◆ **Listed records**
_ _ _ _
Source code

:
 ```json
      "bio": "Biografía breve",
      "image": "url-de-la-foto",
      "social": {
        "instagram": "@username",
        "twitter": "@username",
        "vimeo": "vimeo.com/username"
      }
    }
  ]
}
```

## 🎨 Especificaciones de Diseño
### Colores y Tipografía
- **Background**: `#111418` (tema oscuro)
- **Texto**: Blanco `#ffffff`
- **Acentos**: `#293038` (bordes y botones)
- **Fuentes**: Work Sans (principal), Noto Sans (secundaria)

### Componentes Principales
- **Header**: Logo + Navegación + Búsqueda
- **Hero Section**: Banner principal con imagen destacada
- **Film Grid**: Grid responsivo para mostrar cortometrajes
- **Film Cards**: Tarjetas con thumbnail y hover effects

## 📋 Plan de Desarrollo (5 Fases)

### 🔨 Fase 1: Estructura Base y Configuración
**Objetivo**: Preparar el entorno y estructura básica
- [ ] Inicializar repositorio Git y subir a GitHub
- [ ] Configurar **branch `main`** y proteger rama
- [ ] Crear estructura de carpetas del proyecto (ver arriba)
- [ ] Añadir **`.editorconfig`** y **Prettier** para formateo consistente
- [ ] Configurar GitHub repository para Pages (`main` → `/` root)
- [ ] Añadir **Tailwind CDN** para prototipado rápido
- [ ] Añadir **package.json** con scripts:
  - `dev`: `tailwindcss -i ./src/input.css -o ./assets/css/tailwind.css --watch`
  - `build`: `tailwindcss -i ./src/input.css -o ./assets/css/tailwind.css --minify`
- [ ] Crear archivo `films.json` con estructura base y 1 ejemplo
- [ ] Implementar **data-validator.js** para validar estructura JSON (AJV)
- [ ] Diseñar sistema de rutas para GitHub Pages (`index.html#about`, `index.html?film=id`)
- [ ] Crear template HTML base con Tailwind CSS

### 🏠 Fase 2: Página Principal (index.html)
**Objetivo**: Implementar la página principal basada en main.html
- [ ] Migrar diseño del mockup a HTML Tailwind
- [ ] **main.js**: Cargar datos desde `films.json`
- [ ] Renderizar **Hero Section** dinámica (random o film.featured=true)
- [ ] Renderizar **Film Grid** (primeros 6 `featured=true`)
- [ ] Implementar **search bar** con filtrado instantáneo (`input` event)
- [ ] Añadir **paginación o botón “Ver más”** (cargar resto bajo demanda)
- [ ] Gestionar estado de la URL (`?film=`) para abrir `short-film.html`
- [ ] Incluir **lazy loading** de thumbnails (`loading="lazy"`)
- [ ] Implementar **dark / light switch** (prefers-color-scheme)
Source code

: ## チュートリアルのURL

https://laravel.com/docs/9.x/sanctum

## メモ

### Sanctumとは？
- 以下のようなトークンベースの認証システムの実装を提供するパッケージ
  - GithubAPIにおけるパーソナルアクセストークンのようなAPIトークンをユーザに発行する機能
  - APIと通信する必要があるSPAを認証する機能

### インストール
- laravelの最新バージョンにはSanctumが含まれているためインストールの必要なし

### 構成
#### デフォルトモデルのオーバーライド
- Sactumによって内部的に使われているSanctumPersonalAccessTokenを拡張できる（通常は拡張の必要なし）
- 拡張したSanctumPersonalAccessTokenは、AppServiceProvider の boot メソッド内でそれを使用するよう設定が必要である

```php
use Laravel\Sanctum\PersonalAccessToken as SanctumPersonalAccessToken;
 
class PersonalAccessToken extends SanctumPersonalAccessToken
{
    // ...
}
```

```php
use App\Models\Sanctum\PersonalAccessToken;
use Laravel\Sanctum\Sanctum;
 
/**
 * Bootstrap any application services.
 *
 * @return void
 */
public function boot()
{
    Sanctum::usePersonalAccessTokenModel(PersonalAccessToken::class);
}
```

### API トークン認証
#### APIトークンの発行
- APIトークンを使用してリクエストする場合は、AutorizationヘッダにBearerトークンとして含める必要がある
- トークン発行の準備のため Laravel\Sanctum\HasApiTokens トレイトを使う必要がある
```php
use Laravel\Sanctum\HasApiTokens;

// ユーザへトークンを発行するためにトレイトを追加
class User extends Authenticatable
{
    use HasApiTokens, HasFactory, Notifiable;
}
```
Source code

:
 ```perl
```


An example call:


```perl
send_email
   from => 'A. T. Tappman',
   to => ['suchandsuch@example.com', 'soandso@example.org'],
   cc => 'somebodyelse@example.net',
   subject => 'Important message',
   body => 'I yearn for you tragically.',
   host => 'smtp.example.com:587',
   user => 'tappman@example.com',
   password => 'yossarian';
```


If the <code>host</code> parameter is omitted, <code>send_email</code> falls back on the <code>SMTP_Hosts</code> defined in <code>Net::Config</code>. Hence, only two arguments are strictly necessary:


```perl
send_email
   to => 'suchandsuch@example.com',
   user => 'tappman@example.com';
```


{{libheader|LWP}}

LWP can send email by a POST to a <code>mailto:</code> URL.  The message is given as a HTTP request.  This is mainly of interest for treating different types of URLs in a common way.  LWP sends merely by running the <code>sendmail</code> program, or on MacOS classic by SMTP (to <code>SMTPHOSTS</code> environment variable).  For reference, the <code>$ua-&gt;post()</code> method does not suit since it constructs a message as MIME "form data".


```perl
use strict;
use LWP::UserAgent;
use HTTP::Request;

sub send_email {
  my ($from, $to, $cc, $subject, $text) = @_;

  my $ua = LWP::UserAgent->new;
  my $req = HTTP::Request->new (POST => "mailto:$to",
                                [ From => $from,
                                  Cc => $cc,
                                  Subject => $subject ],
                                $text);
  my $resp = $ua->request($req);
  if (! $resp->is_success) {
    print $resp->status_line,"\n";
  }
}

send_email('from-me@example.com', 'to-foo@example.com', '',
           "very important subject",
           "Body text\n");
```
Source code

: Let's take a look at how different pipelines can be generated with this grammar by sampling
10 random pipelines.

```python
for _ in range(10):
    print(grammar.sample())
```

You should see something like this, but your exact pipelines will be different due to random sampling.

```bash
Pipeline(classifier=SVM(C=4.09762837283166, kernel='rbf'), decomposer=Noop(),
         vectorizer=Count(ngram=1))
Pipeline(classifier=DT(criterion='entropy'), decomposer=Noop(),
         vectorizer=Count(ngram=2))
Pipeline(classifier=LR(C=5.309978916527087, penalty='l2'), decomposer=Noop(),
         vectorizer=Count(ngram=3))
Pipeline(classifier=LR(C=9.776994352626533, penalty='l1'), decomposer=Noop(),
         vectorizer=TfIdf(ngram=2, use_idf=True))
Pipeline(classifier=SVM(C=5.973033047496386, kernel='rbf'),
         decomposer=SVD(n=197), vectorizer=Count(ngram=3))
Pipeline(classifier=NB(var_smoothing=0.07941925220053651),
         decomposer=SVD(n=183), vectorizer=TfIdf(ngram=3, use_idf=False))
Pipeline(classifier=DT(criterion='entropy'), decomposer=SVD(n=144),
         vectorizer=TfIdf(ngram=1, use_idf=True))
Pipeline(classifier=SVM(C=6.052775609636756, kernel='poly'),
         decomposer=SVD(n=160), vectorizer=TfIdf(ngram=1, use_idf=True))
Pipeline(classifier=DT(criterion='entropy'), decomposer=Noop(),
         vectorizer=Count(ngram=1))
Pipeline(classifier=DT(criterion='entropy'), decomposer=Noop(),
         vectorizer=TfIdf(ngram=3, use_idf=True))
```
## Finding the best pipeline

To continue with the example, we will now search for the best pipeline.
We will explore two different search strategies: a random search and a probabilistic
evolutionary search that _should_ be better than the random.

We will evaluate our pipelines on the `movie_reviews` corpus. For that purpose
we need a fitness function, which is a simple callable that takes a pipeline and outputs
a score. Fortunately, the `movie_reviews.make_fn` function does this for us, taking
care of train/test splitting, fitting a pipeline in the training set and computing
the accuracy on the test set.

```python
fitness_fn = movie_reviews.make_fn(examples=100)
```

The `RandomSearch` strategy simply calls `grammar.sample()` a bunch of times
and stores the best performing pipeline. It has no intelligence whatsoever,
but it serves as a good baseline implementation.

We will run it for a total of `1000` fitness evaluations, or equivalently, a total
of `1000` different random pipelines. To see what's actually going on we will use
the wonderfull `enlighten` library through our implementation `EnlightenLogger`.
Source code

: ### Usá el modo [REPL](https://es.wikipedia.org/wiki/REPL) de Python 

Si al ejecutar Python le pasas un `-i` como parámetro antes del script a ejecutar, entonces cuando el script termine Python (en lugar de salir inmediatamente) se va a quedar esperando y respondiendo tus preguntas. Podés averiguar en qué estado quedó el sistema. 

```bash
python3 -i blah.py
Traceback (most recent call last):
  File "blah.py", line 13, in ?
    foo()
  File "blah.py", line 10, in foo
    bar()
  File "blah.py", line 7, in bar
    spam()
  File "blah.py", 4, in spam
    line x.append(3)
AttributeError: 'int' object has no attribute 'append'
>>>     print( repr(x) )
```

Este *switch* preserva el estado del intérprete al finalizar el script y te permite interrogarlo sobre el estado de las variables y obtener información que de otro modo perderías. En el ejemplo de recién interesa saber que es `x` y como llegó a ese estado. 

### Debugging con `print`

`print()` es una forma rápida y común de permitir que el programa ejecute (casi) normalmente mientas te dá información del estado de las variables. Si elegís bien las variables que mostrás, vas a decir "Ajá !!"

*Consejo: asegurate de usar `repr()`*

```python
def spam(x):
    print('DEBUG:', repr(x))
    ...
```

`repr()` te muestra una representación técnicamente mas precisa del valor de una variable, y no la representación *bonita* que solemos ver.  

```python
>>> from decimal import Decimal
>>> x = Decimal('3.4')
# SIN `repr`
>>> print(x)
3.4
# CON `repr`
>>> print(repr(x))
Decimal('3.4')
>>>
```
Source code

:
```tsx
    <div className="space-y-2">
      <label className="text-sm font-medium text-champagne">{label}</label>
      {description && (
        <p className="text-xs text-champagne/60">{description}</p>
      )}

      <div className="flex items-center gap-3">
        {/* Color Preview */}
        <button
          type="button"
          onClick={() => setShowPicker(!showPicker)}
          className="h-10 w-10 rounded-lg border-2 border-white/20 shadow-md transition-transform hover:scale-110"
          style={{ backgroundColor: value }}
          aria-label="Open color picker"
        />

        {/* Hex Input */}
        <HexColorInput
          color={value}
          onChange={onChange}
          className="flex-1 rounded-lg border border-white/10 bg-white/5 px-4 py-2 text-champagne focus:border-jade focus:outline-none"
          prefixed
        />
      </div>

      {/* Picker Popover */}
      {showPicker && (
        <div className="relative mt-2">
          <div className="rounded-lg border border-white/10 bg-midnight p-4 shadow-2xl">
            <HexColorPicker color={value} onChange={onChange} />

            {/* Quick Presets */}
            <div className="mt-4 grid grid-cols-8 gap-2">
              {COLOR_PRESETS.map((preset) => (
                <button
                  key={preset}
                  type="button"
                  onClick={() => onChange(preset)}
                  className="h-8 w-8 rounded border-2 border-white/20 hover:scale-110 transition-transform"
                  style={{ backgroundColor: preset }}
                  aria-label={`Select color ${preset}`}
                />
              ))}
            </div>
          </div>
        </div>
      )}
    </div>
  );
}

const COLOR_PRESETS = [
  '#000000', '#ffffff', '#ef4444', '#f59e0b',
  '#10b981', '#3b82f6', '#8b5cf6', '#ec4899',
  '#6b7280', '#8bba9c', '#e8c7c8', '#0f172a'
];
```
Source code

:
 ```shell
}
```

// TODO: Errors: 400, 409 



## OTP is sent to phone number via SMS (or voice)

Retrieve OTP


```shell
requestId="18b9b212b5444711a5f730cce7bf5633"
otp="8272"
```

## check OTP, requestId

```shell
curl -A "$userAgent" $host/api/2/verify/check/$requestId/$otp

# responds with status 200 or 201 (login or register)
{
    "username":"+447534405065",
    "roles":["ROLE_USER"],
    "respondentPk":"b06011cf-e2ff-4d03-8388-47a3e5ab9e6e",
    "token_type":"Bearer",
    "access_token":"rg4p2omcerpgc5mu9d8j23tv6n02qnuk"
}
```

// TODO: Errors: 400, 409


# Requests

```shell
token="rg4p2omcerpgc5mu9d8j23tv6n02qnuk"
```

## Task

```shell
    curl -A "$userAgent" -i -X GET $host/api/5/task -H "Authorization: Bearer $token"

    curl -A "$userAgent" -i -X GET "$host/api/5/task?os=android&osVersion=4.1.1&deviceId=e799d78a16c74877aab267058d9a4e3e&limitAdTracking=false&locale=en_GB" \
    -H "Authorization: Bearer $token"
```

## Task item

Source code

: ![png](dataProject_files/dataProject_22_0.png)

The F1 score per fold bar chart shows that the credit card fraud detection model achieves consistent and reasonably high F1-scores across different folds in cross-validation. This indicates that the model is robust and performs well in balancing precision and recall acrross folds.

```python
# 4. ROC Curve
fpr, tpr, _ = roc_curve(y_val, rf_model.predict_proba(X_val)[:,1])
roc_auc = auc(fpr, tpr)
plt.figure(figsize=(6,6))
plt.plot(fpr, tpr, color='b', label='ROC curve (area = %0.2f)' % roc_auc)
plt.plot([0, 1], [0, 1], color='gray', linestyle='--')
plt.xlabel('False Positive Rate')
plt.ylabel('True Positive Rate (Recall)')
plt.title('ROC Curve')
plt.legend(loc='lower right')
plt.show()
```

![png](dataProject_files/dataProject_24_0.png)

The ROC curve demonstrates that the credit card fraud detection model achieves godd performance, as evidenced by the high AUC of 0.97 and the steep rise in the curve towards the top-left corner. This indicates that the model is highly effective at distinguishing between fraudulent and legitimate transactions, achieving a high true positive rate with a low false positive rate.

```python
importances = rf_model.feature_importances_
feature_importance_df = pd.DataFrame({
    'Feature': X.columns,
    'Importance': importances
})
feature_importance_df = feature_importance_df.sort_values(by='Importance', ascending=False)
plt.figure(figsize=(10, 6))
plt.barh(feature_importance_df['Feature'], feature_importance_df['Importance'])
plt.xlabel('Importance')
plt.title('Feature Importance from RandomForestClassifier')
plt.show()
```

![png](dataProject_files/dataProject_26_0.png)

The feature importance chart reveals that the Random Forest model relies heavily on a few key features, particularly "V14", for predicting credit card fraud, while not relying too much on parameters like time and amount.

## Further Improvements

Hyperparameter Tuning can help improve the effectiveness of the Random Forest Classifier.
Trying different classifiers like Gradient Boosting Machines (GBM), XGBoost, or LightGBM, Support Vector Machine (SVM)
_ _ _ _
◆ **Task directions**
Each line that holds the word "Section" should be extracted from the records.

◆ **Exercise response**
- **Hero Section**: Banner principal con imagen destacada
- [ ] Renderizar **Hero Section** dinámica (random o film.featured=true)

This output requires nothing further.